Head Health Network is trying to answer that question and more. Cruz said there will be a day when all that will be needed to diagnose a concussion is a finger.

“The most meaningful advancement that’s coming is somebody is going to figure out the blood study,” Cruz said. “If everything works out right, you would be able to prick your finger and see right away if you are positive for a blood marker that is consistent with a concussion.”

But, he said, that kind of test realistically is about a decade away. Head Health Network’s research helmets contain accelerometers to measure how hard the wearer is being impacted. They contain gyroscopes to record how fast a head is moving on impact. A third sensor, a “smart fabric” that lines the inside of a helmet, enables trainers to measure exactly where on the wearer’s head an impact has occurred.

This season, 24 Nittany Lions, representing nearly all positions, are wearing the special helmets in practice as Bream and his 12-member staff collect data.

The partnership with Head Health Network is not Penn State’s first step into concussions research.

Penn State Sports Medicine has a research lab that it runs in conjunction with the Center for Sport Concussion Research and Service within the College of Health and Human Development.

The lab is studying how concussions affect academic performance, the effects of anti- oxidant supplements on concussed brains, and genetic factors that may predict concussion outcome.

“The next step is just to continue to collect information to help form an educated opinion on what can be done,” Bream said. “Right now there’s just so much unknown because everybody’s brain is different.

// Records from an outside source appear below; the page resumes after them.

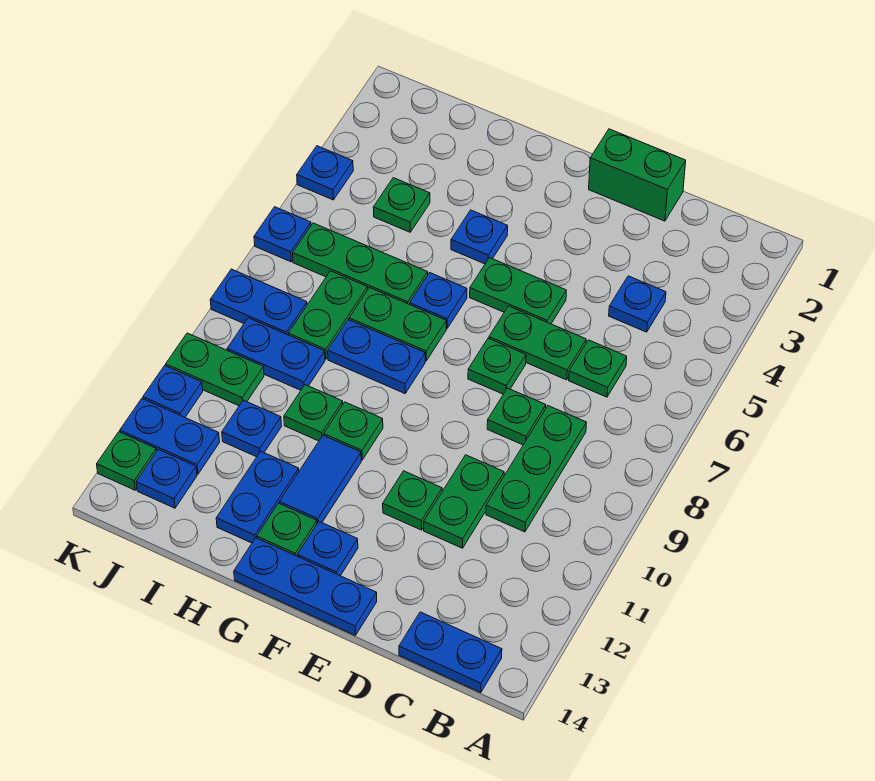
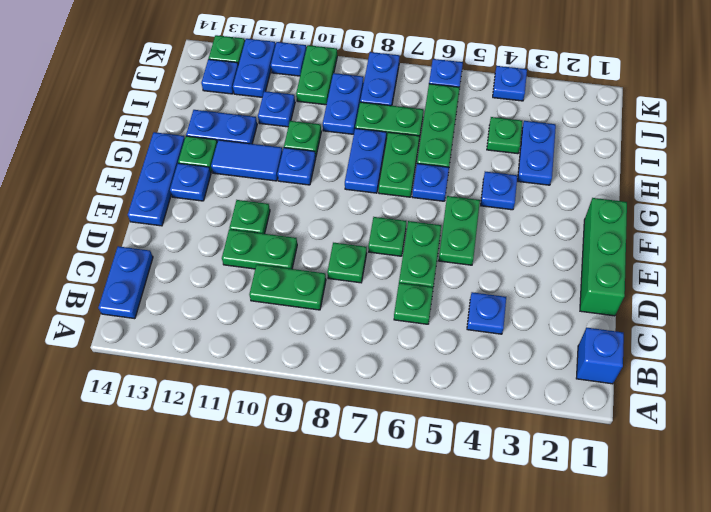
none -> blue 1x1 brick [576,328,624,384]
green 1x3 plate [486,406,587,532] -> green 1x2 plate [249,264,326,310]
green 1x2 brick [589,129,686,221] -> green 1x3 brick [580,198,627,316]
green 1x1 plate [324,402,383,460] -> blue 1x1 plate [277,148,316,185]
none -> blue 1x2 plate [518,121,556,185]

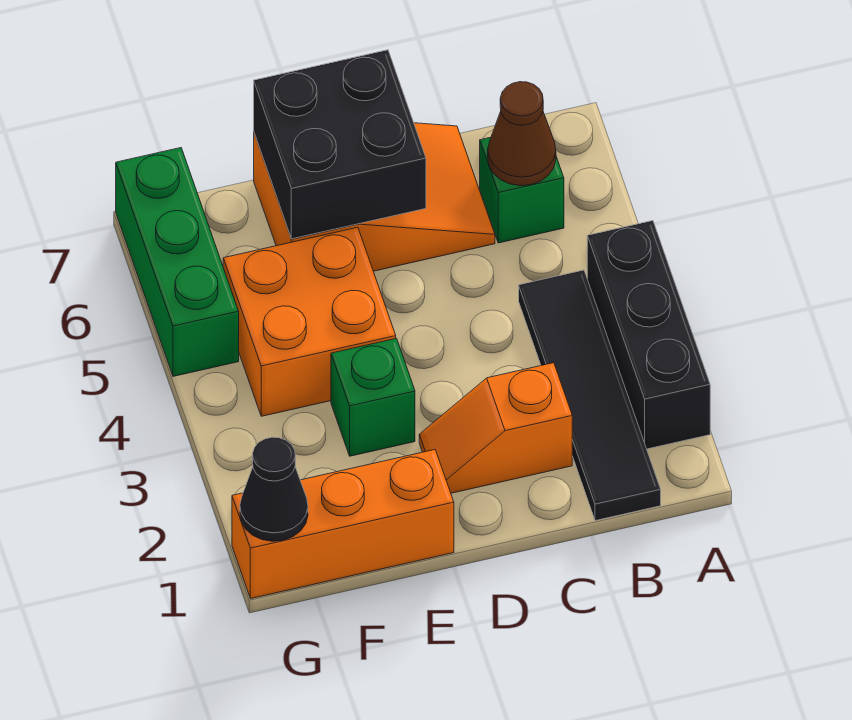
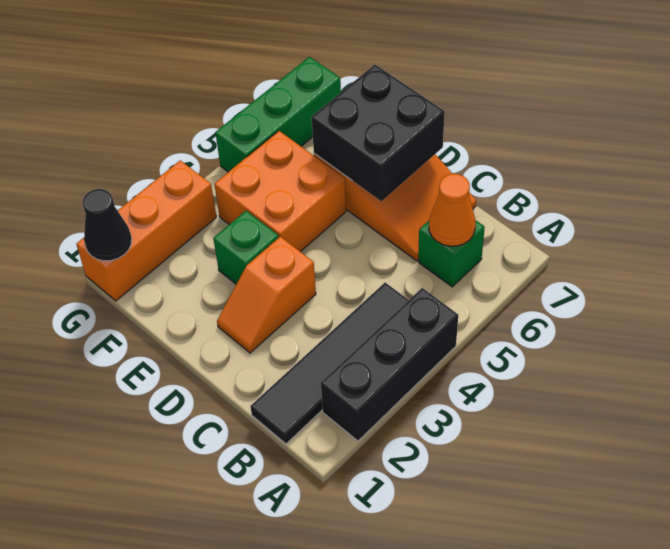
brown 1x1 cone [488,82,556,186] -> orange 1x1 cone [429,174,476,246]
orange 1x2 slope [419,363,572,493] -> orange 1x2 slope turned to [217,237,316,353]
orange 1x3 brick [232,450,454,598] -> orange 1x3 brick turned to [76,160,216,301]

What might be a bad injury for one person may not be so bad for another.”

***

Football has been a part of Christian Lezzer’s life for as long as he can remember.

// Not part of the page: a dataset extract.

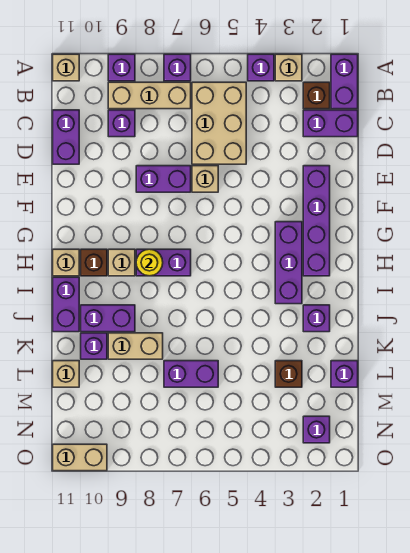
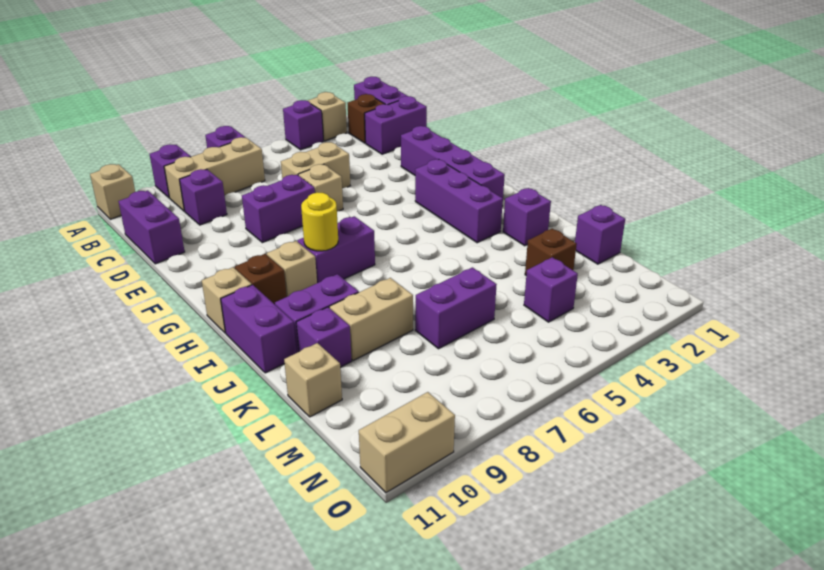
tan 2x3 brick [192,82,246,164] -> tan 1x2 brick [281,142,350,188]
purple 1x1 brick [303,416,330,443] -> purple 1x1 brick moved to [524,257,578,322]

Family helped Christian Lezzer decide whether he should continue to play football. Photo via Boston College Athletics

It was his favorite sport as he grew up, and he regularly attended Penn State’s games. His two uncles played football for the Nittany Lions.

When he got his own opportunity to play at the collegiate level, he didn’t pass on it.

But when it came time this fall for Lezzer to decide whether playing football was worth it, after all his concussions, his family roots helped him make the decision.

Concussions had forced one of his uncles to retire from the sport. Facing the same decision, Lezzer talked with his uncle.

He also had conversations with his immediate family, his coaches and the medical staff at Boston College.

They laid out the facts and made a list of the pros and cons.

He has fond memories of playing football. His favorite play was in his first season at Boston College. On Sept. 13, 2014, the Golden Eagles hosted the University of Southern California in a primetime game on ESPN.

On Lezzer’s first play at the collegiate level, he burst through the Trojan line and sacked star quarterback Cody Kessler.

Asked if he would do anything differently, Lezzer hesitated. He understands that medically speaking, he should have reported all five of his concussions to his coaches.

But, realistically, he doesn’t have regrets over the career he has had in the sport he loves.

“The biggest thing for me, why I was afraid to report and why I was afraid to retire from football, was that I was letting people down,” Lezzer said. “... You can’t think like that. Because in the end it’s your health and it’s your life.”

Lezzer recognized his symptoms and made his choice – before it was too late, before the next hit.

“I had to hang it up,” he said. “It isn’t what I wanted to do, but it’s for the best.”